"The babu!" cried Amber unconsciously; and was rewarded by a flash of recognition from the coal-black, beady, evil eyes of the man.

But for that involuntary exclamation the tableau held unbroken for a space; Rutton standing transfixed, the torn halves of the cigarette between his fingers, his head well up and back, his stare level, direct, uncompromising, a steady challenge to the intruder; the babu resting with one shoulder against the door, panting stertorously and trembling with the cold and exposure he had undergone, yet with his attention unflinchingly concentrated upon Rutton; and, finally, Amber, a little out of the picture and quite unconsidered of the others, not without a certain effect as of a supernumerary standing in the wings and watching the development of the drama.

Then, demanding Amber's silence with an imperative movement of his hand, Rutton spoke. "Well, babu?" he said quietly, the shadow of a bitter and weary smile curving his thin, hard lips.

The Bengali moved a pace or two from the door, and plucked nervously at the throat of his surtout, finally managing to insert one hand in the folds of silk across his bosom.

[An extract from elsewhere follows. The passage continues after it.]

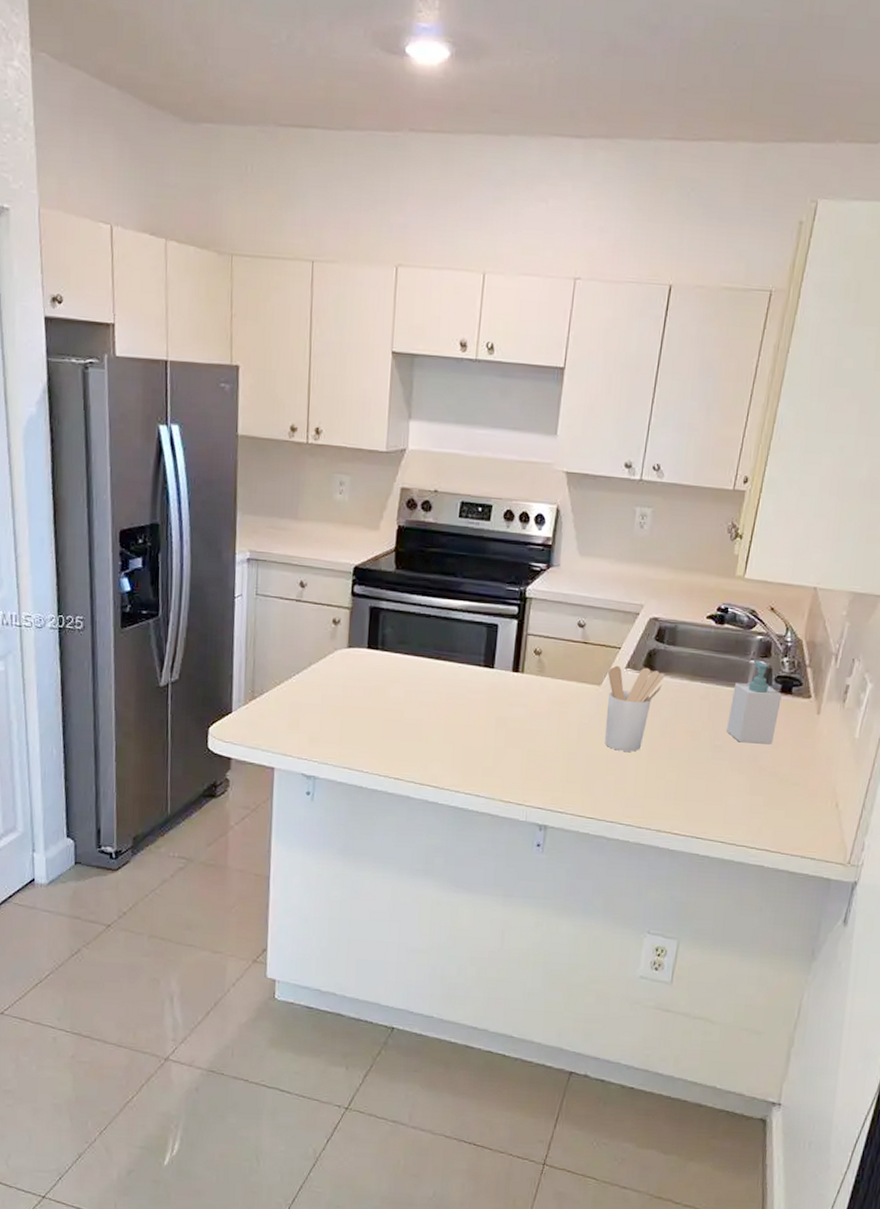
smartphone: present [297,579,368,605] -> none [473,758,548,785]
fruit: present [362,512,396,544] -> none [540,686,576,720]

"I seek," he said distinctly in Urdu, and not without a definite note of menace in his manner, "the man calling himself Rutton Sahib?"

Very deliberately Rutton inclined his head. "I am he."

"Hazoor!" The babu laboriously doubled up his enormous body in profound obeisance. Having recovered, he nodded to Amber with the easy familiarity of an old acquaintance. "To you, likewise, greeting, Amber Sahib."

"What!" Rutton swung sharply to Amber with an exclamation of amazement.
"You know this fellow, David?"

The babu cut in hastily, stimulated by a pressing anxiety to clear himself. "Hazoor, I did but err, being misled by his knowledge of our tongue as well as by that pale look of you he wears. And, indeed, is it strange that I should take him for you, who was told to seek you in this wild land?"

"Be silent!" Rutton told him angrily.